Most are making some yummy-sounding things. However, the woman we’ve never seen before is making a chicken, bacon, chocolate and cheddar dish, which prompts Gordon to (rightfully) call her mad. Steven’s doing pappardelle from scratch and pinky swears with Gordon that he won’t serve raw vegetables again. Jill’s making her dad’s blueberry barbecue chicken, which Christina politely describes as an “interesting” flavor pairing.
When it’s time to taste, Andrew brings up a stuffed chicken thigh with mushroom duxelle, which looks scrumptious. Gordon points out that Andrew’s pureed everything, thereby losing his perspective on the dish. In a cute turn of events, Andrew counters that his duxelle is not a puree, prompting Gordon to give Andrew his suit jacket and march him up to stand beside the other two judges. Gordon asks Graham how many purees are on the plate (three, including the duxelle). Then he asks Andrew how many. “I’ve recently learned it was three, chef,” Andrew admits. “Thank you. Duxelle is a dice, not a puree. Now give me my f—ing jacket back,” Gordon commands.
Taylor’s plate fails to impress, thanks to the inclusion of a “gummy” potato puree, and while Jill’s blueberry barbecue chicken does have good flavor, her scalloped potatoes don’t. Steven’s plate is overflowing with an array of foods, each of which should be an entire dish in its own right, Gordon says, but says the taste is great. Shelly’s mushroom kale chicken fritter blows away the judges.
Last up is the woman we haven’t seen before, who presents her chicken roulade stuffed with kale, bacon and mushrooms and a smear of gross chocolate mole sauce. Graham doesn’t pull punches. “Why did the chicken cross the road?” he asks. “To get me an apron,” she smiles. “No, to escape that s–t stain,” Graham corrects, while the aproned winners in the rafters cheer his diss. “It looks like the chicken’s plated on a diaper,” he astutely surmises.
All come forward for the apron ceremony. Diaper Chicken is sent packing, while Shelly gets the first apron and cries.

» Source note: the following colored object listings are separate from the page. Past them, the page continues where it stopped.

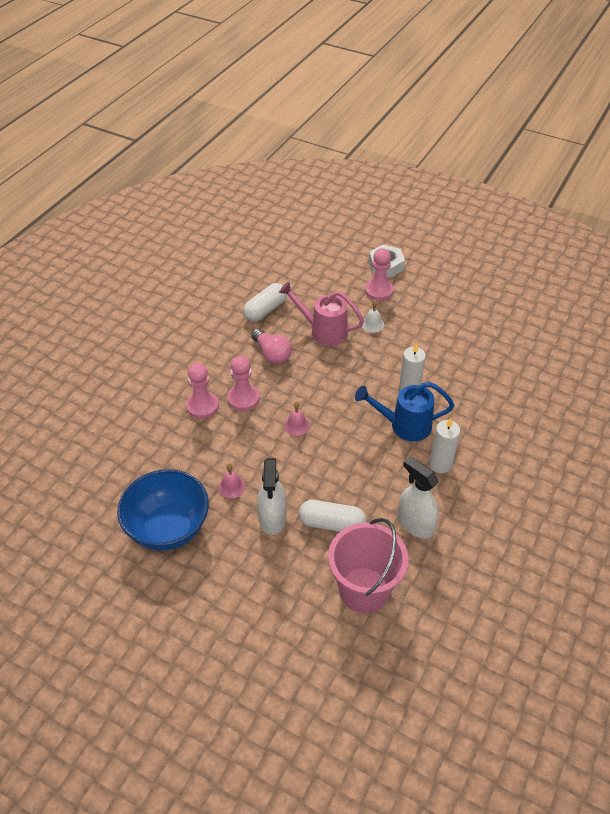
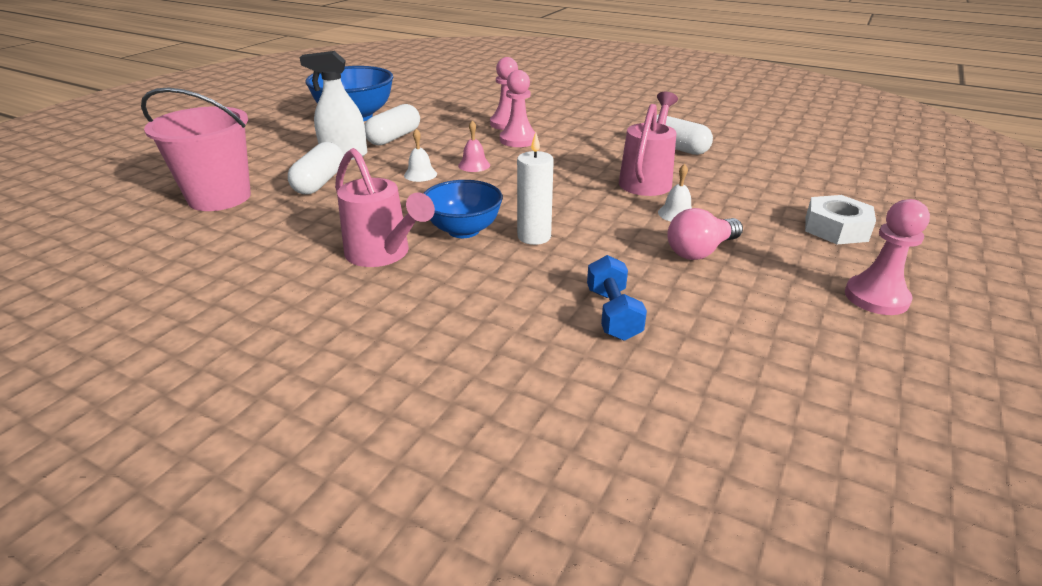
camera: 90 degrees right, 15 degrees down
(231, 486) = (394, 137): pink bell -> white capsule
(272, 354) = (594, 152): pink light bulb -> pink light bulb (700, 251)
(315, 458) = (420, 174): none -> white bell
(378, 291) = (762, 220): pink pawn -> pink pawn (876, 297)
(404, 425) = (463, 230): blue watering can -> blue bowl
(415, 524) = (290, 231): white spray bottle -> none
(440, 464) = (383, 254): white candle -> pink watering can
(484, 362) = (613, 314): none -> blue dumbbell

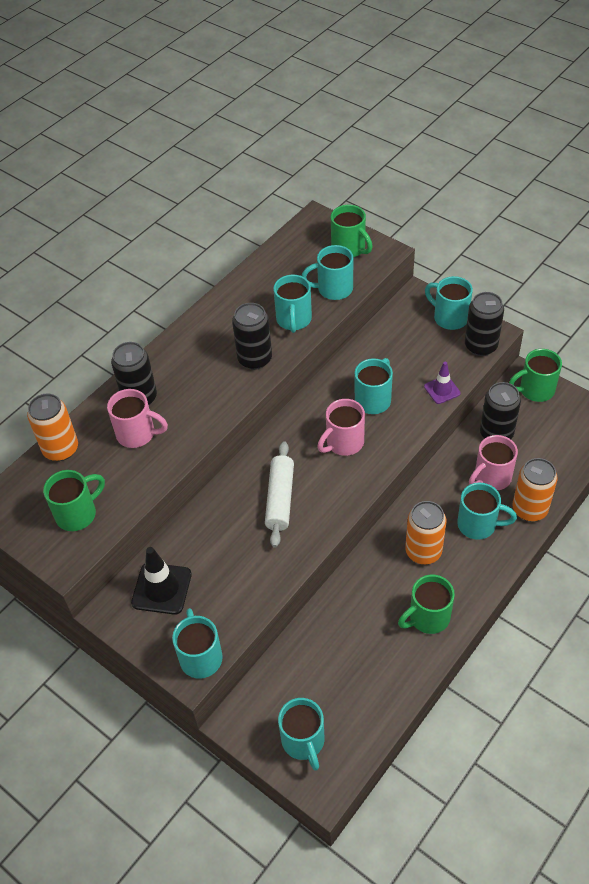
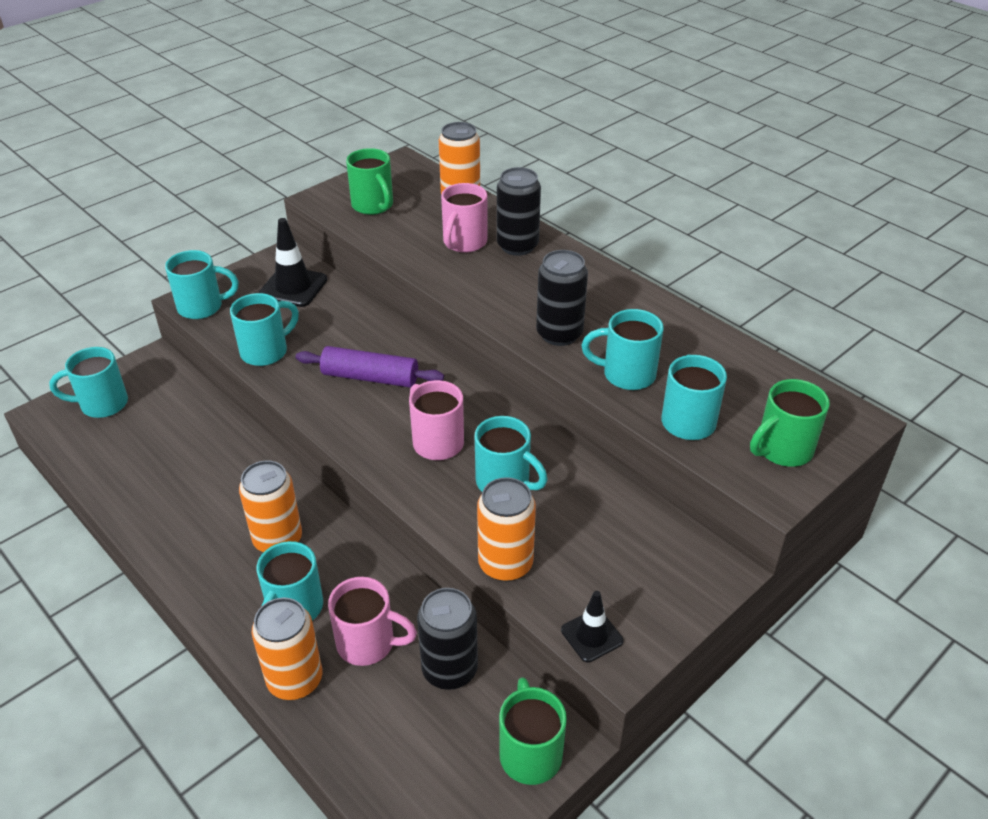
camera: 95 degrees right, 10 degrees down
(280, 499) = (370, 377): white rolling pin -> purple rolling pin
(428, 617) = (184, 527): green mug -> none
(442, 390) = (505, 564): purple traffic cone -> orange can
(449, 317) = (664, 605): turquoise mug -> turquoise mug (266, 351)
(480, 346) = (592, 635): black can -> black traffic cone
(491, 478) = (368, 643): pink mug -> pink mug turned 135 degrees clockwise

Taylor is rejected a second time and Jill, Andrew and Steve anxiously wait to see who’ll win the final apron. It goes to Steve, who Gordon tells to smile, as he’s yet to do so the entire episode. Steve listens, beams broadly, and hugs the judges. And with that, we’ve got our cast for the season.
Who’s your favorite contestant so far? Who’ll be the first to cry? Think Steve’s food is so good, it’ll help people make babies?